21st-Century Yokel explores the way we can be tied inescapably to landscape, whether we like it or not, often through our family and our past. It’s not quite a nature book, not quite a humour book, not quite a family memoir, not quite folklore, not quite social history, not quite a collection of essays, but a bit of all six.
It contains owls, badgers, ponies, beavers, otters, bats, bees, scarecrows, dogs, ghosts, Tom’s loud and excitable dad and, yes, even a few cats. It’s full of Devon’s local folklore – the ancient kind, and the everyday kind – and provincial places and small things. But what emerges from this focus on the small are themes that are broader and bigger and more definitive.
The book’s language is colloquial and easy and its eleven chapters are discursive and wide-ranging, rambling even. The feel of the book has a lot in common with the country walks Tom Cox was on when he composed much of it: it’s bewitched by fresh air, intrepid in minor ways, haunted by weather and old stories and the spooky edges of the outdoors, restless, sometimes foolish, and prone to a few detours… but it always reaches its intended destination.
The book is illustrated with Tom’s own landscape photographs and linocuts by his mother.
I thought this book was so fun. I really enjoyed the author’s voice and storytelling style. I loved his run-ins with nature, although some of them made sad. I greatly enjoyed his stories involving his father, who is this larger than life character that made me laugh out loud. His antics cracked me up and he seems like he is a man of indomitable spirit much of the time. I found myself looking forward to the next time that Cox would relay a dad story.
There were some parts that were triggering, that caused me anxiety (Roscoe), and then the chapter about his Nana – beautiful. The picture he paints of this woman, his Nana, who bought her starter home with her new husband, started a family, then lost her husband young, and ended up being in the same home her whole life touched me. Especially when we learn that Nana began filling the back garden with shells, lots of shells, glued up in her back shed building. Then she passes away, and the second owners after her keep the shell house of dreams and even added to it. She just sounded like a tough lady, to keep practical and not really every go anywhere, but to just keep dreaming and finding a way to bring her dream to her. It was a wonderful tale of Nana, and it was obvious that Cox really loved her dearly. She was his Nana.
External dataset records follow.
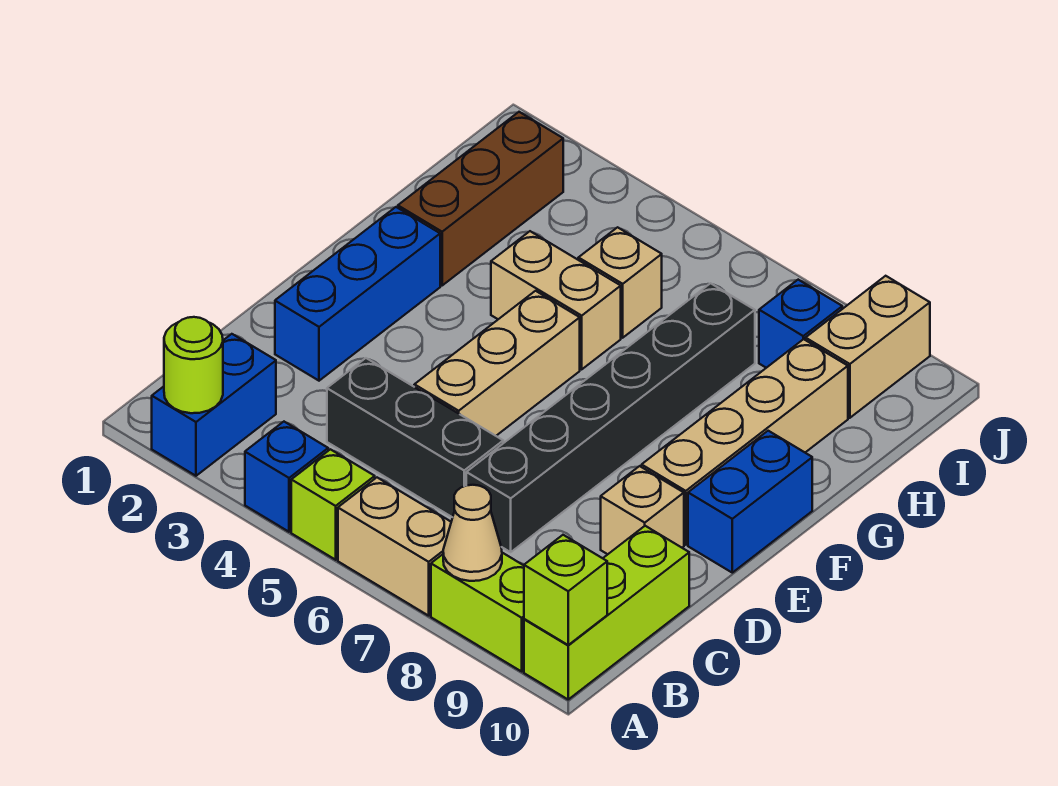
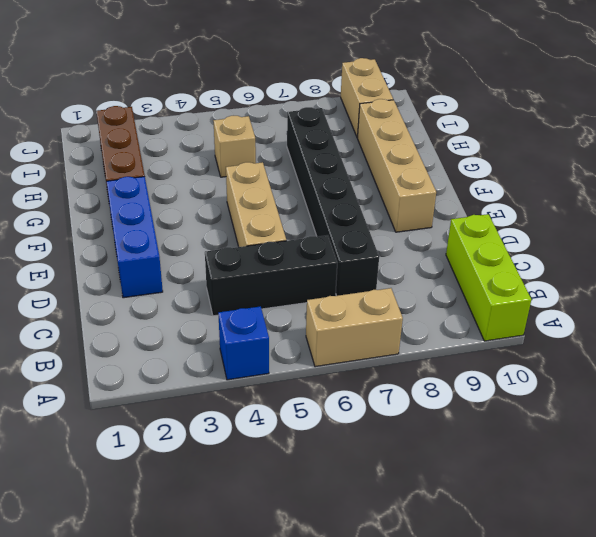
none -> blue 1x2 brick [152,334,276,476]
none -> lime 1x1 brick [291,449,375,560]
none -> lime 1x2 brick [431,553,524,671]

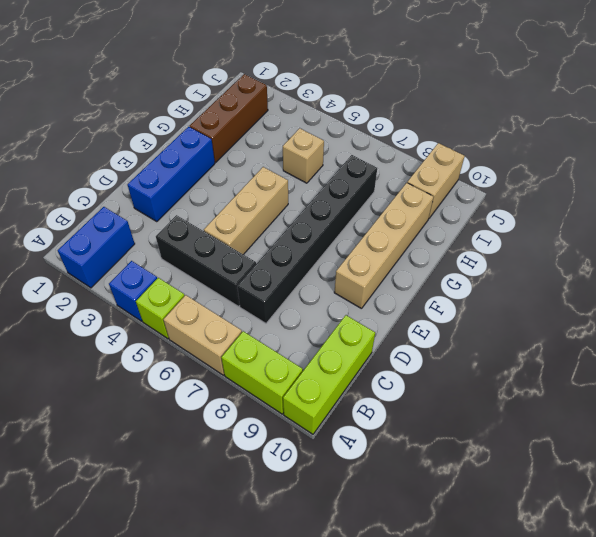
none -> tan 1x1 brick [601,466,684,554]
none -> blue 1x2 brick [688,431,812,573]
none -> tan 1x2 brick [491,231,621,369]

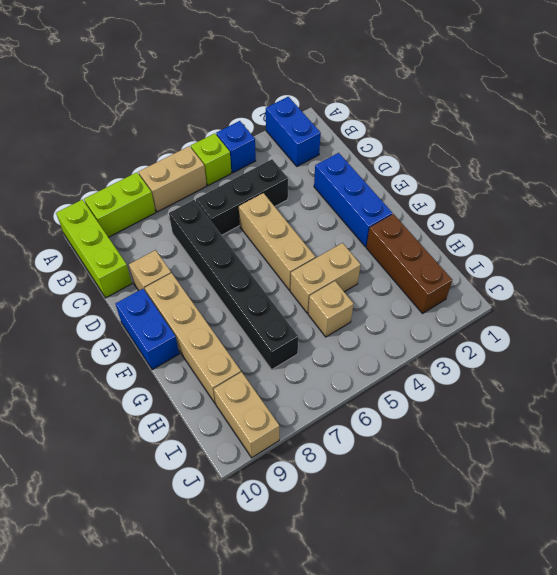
none -> blue 1x1 brick [759,280,842,368]
none -> lime 1x1 round brick [164,317,223,413]
none -> tan 1x1 cone [443,485,502,581]

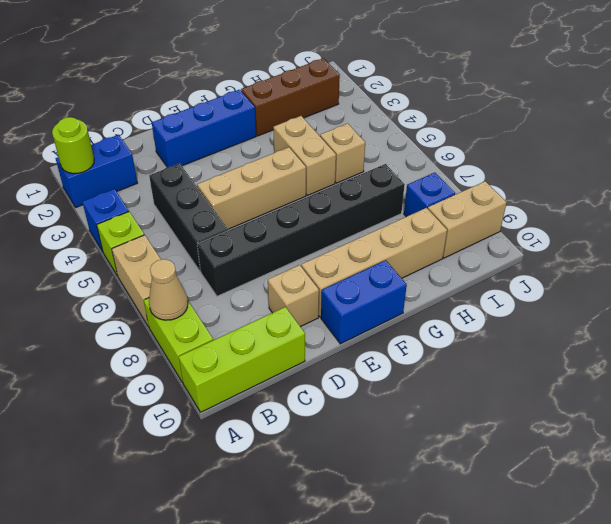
none -> lime 1x1 brick [524,535,607,645]

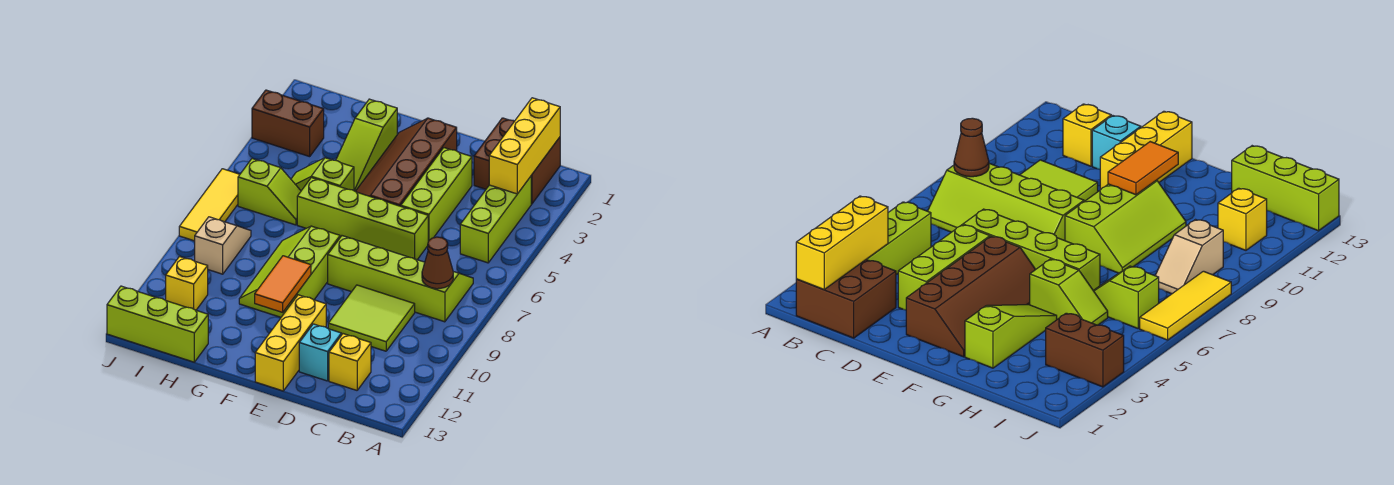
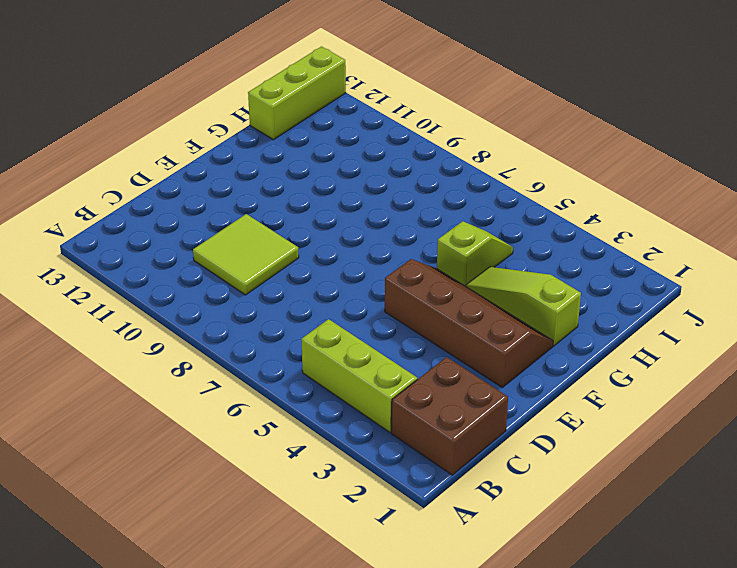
none -> lime 2x4 slope [328,236,473,322]
none -> yellow 1x1 brick [329,334,371,390]
none -> lime 1x3 brick [401,148,472,241]

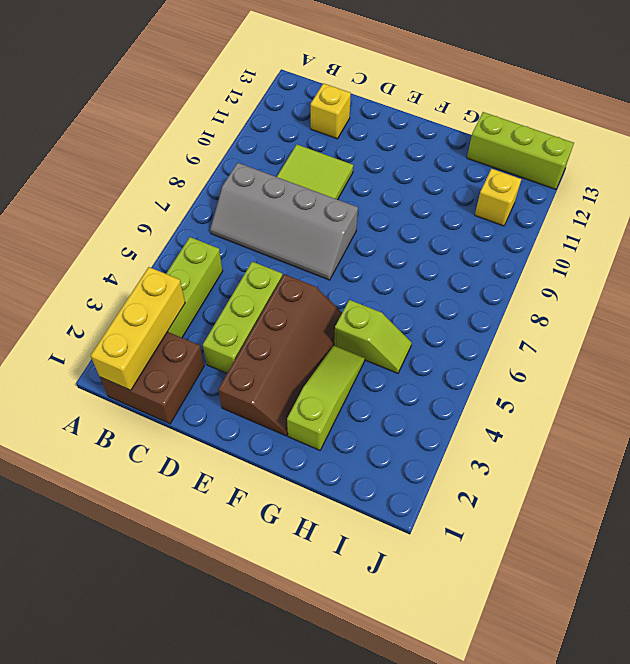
grey 2x4 slope [210,163,358,280] -> lime 2x4 slope [328,236,473,322]
none -> lime 1x4 brick [297,178,428,260]
none -> cyan 1x1 brick [299,324,341,381]
none -> yellow 1x3 brick [255,295,326,391]

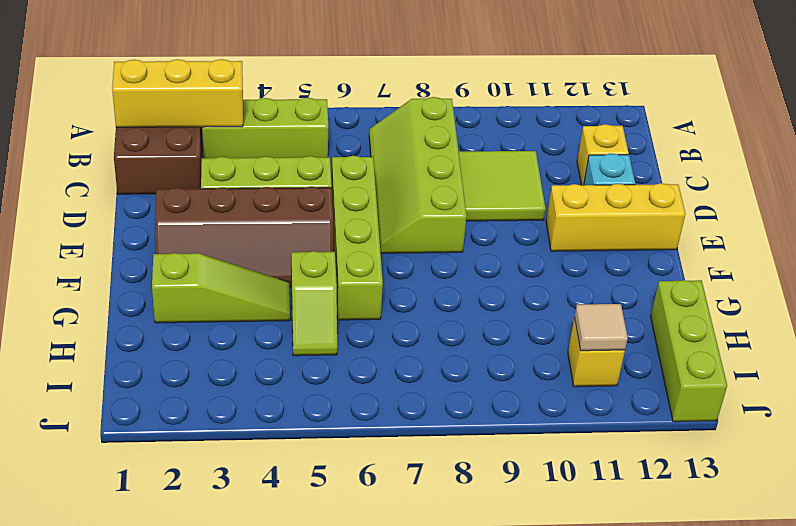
tan 1x1 tile [574,304,628,351] -> none
none -> lime 2x3 slope [239,226,340,317]
none -> lime 1x2 slope [238,159,301,225]
none -> brown 1x2 brick [252,90,324,157]

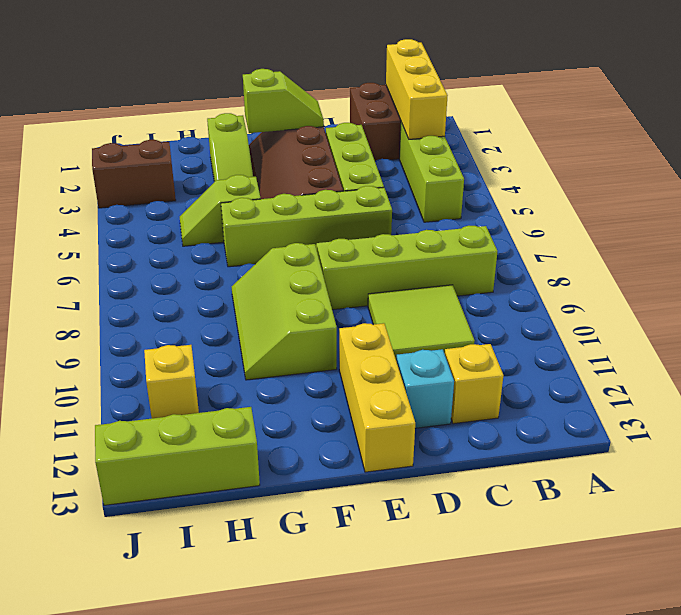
lime 1x2 slope [243,69,324,133] -> lime 1x2 slope moved to [238,159,301,225]
none -> tan 1x2 slope [195,217,251,274]
none -> yellow 1x3 tile [179,169,240,241]
none -> brown 1x1 cone [422,237,453,289]

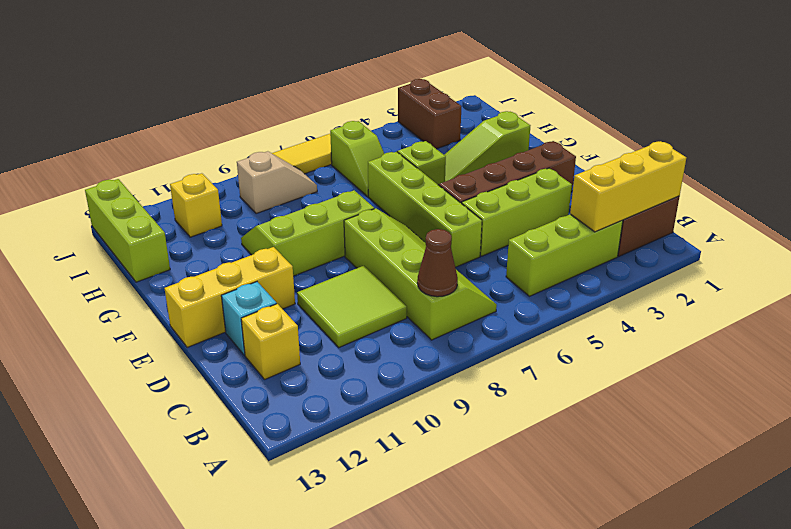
none -> orange 1x2 tile [255,256,311,312]

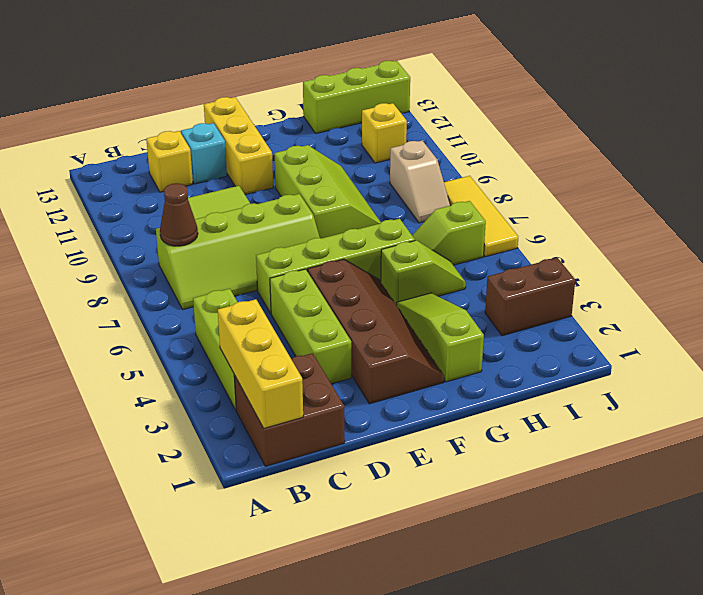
none -> orange 1x2 tile [255,256,311,312]

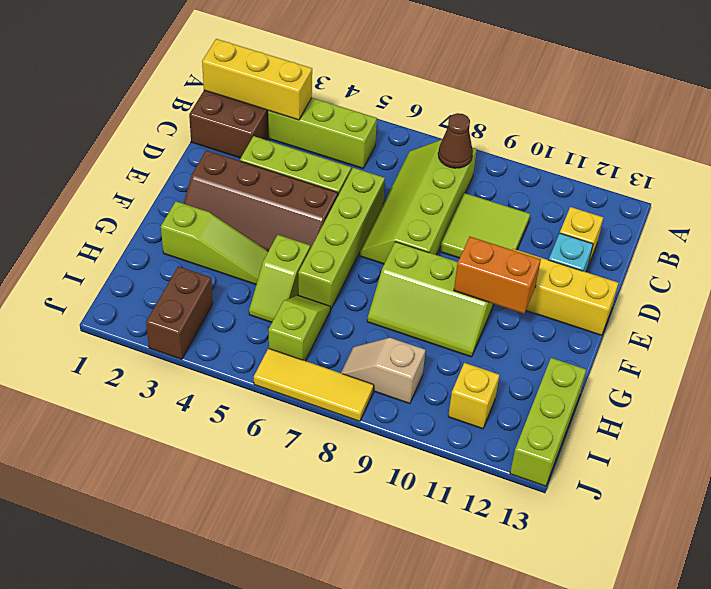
orange 1x2 brick [454,237,541,314] -> orange 1x2 tile [255,256,311,312]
There were some spooky moody chapters too – particularly the scarecrows that he finds. I didn’t know that this was such a thing in a field anymore! Maybe in an English countryside and farm fields?
Overall I loved this book. I am really looking forward to reading more by this author!! He is a new to me author, that I discovered during Nonfiction November. This book called to me so strongly that I bought it online then and there when I read about it on Secret Library Site’s blog, and then read it as my first, and only, nonfiction read of the month. I wasn’t disappointed!